* **Exercise goal**
Quote the records line for line, omitting the pictures from your answer.

• • •

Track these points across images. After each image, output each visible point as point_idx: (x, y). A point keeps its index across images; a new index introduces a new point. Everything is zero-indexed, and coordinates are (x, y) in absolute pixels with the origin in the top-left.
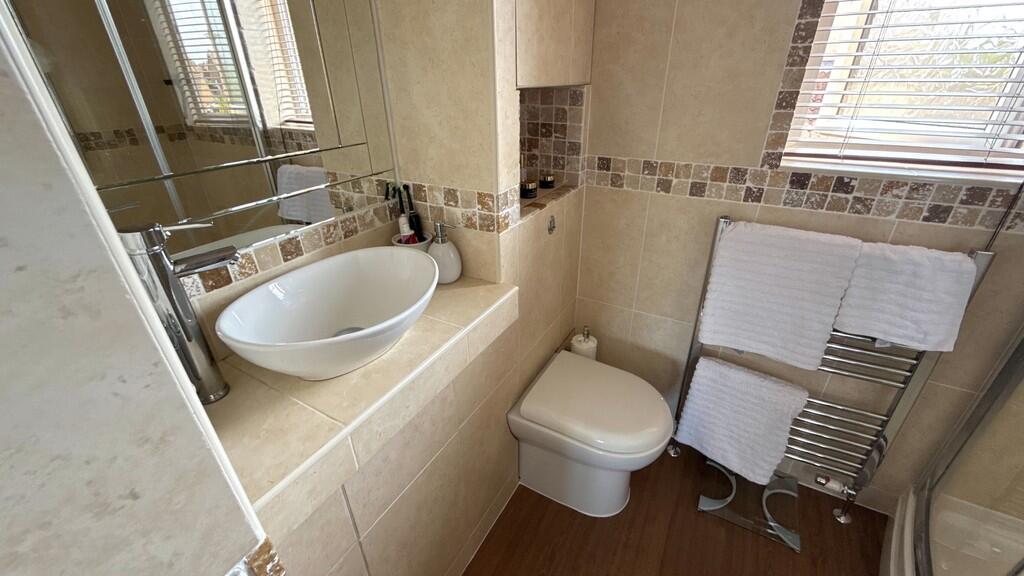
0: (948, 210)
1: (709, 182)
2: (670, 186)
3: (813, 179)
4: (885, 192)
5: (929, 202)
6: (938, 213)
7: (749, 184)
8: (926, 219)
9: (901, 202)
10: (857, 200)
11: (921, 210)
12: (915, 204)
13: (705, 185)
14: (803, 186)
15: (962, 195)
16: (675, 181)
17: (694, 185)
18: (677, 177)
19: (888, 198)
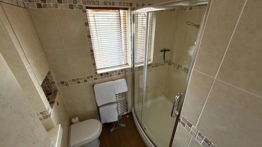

• • •

* **Output of the exercise**
Track these points across images. After each image, output each visible point as point_idx: (x, y). A point keeps its index across images; a new index introduces a new point. Everything is zero-indexed, and coordinates are (x, y) in absolute pixels with the origin in the top-left.
0: (948, 210)
1: (709, 182)
2: (670, 186)
3: (813, 179)
4: (885, 192)
5: (929, 202)
6: (938, 213)
7: (749, 184)
8: (926, 219)
9: (901, 202)
10: (857, 200)
11: (921, 210)
12: (915, 204)
13: (705, 185)
14: (803, 186)
15: (962, 195)
16: (675, 181)
17: (694, 185)
18: (677, 177)
19: (888, 198)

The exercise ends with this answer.